Grand Canyon: A Different View is a 2003 book edited by Tom Vail. The book features a series of photographs of the Grand Canyon illustrating 20 essays by creationists Steve Austin, John Baumgardner, Duane Gish, Ken Ham, Russell Humphreys, Henry Morris, John D. Morris, Andrew A. Snelling, Larry Vardiman, John Whitcomb, and Kurt Wise. It presents the Young Earth creationist perspective that the canyon is no more than a few thousand years old and was formed by the Global Flood or Noachian flood of the Bible.

==Controversy==
The book was approved for sale in Grand Canyon National Park bookstores in 2003, and online. Vail, a river guide in the park, had recently converted to Christianity and adopted "'a different view' of the Canyon, which, according to a biblical time scale, cannot possibly be more than about a few thousand years old. Vail continues to conduct tours of the canyon for creationists through an organization called Canyon Ministries.

Wilfred Elders said that "The book is remarkable because it has 23 co-authors who comprise a veritable 'Who's Who' in creationism.
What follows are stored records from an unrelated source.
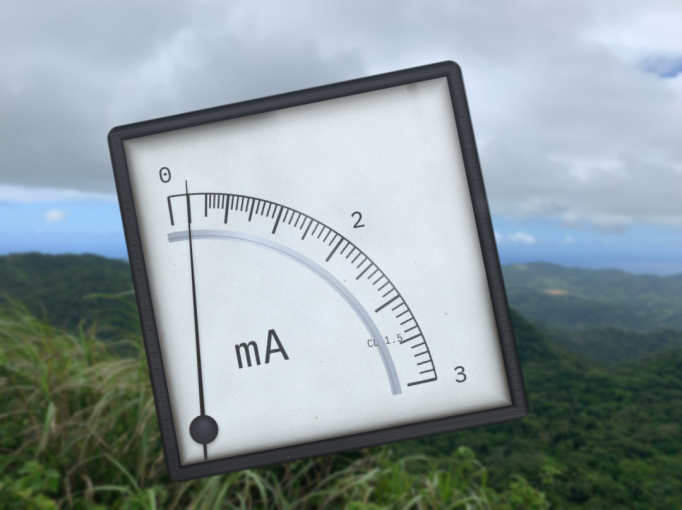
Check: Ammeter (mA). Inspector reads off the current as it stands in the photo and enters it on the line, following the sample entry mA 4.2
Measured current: mA 0.5
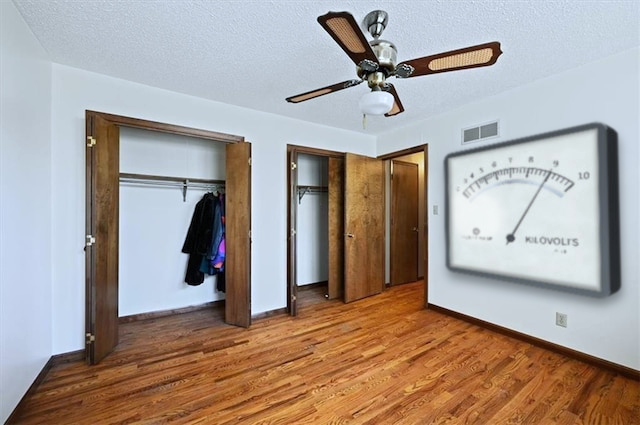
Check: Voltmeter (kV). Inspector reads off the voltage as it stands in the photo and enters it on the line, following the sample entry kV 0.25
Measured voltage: kV 9
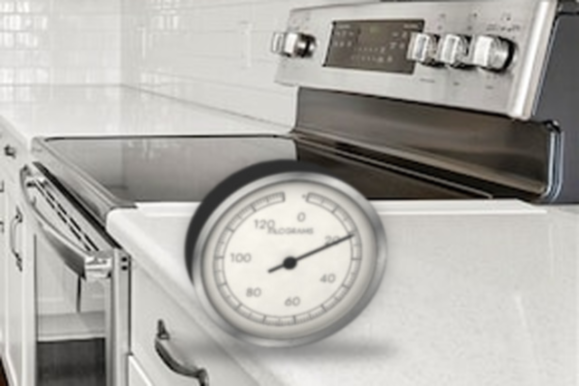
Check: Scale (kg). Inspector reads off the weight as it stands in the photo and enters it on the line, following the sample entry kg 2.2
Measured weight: kg 20
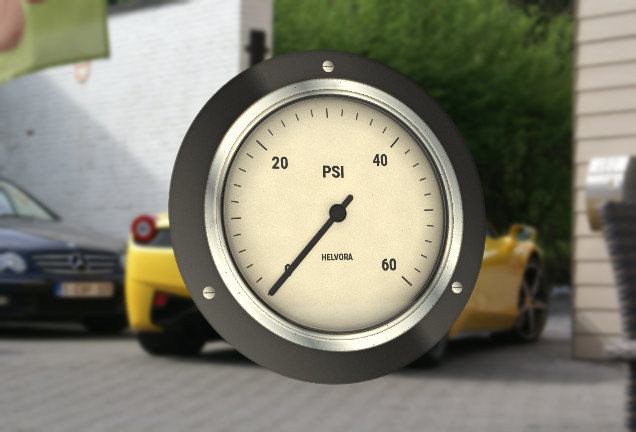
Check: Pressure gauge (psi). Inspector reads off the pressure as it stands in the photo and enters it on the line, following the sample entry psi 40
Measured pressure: psi 0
Each chapter of Grand Canyon: A Different View begins with an overview by Vail, followed by brief comments by several contributors that 'have been peer-reviewed to ensure a consistent and Biblical perspective.' This perspective is strict Biblical literalism." He says that it is not a geological book but rather a new, slick proselytizing strategy, beautifully illustrated and multi-authored about a spectacular and world-famous geological feature.
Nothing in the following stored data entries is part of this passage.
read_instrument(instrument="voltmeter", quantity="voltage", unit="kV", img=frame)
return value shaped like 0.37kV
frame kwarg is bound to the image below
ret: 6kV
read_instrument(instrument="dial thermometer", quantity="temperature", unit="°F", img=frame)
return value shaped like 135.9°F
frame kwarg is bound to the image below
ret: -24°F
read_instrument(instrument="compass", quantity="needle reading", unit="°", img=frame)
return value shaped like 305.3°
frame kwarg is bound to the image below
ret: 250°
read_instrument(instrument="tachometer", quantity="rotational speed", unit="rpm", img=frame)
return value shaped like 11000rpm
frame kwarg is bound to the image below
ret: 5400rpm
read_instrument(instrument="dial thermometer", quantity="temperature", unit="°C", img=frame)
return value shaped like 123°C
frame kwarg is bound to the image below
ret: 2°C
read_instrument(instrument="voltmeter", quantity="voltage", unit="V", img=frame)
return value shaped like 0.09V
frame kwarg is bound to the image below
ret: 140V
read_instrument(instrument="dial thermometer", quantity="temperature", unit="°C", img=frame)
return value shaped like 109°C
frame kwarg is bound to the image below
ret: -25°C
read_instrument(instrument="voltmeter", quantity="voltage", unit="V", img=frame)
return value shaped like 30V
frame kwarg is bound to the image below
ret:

On January 25, 2004, David Shaver, chief of the Geologic Resources Division of the National Park Service (NPS), sent a memorandum to Chuck Fagan at the Office of Policy stating, in part that the book "makes claims that are counter to widely accepted geologic evidence and scientific understanding about the formation and age of the Grand Canyon. In fact, it assaults modern science and well-documented geologic evidence of the canyon's history." Later in 2004, the Grand Canyon National Park bookstore moved the book from the natural science section to the inspirational section as requested by the scientific organizations.

In a letter to Joseph Alston, then superintendent of Grand Canyon National Park, the presidents of seven geoscience societies voiced their concerns: "The Grand Canyon provides a remarkable and unique opportunity to educate the public about earth science. In fairness to the millions of park visitors, we must clearly distinguish religious tenets from scientific knowledge."

In response to the 2003 controversy, the NPS told reporters and members of Congress in February 2004 that it was conducting a review of the book and would soon make a decision on it. In December 2006 the NPS responded to a Freedom of Information Act request submitted by Public Employees for Environmental Responsibility (PEER) which revealed that no formal review had ever taken place. PEER says that this was the only book approved for addition to the park bookstore in 2003; 22 books and other products were rejected.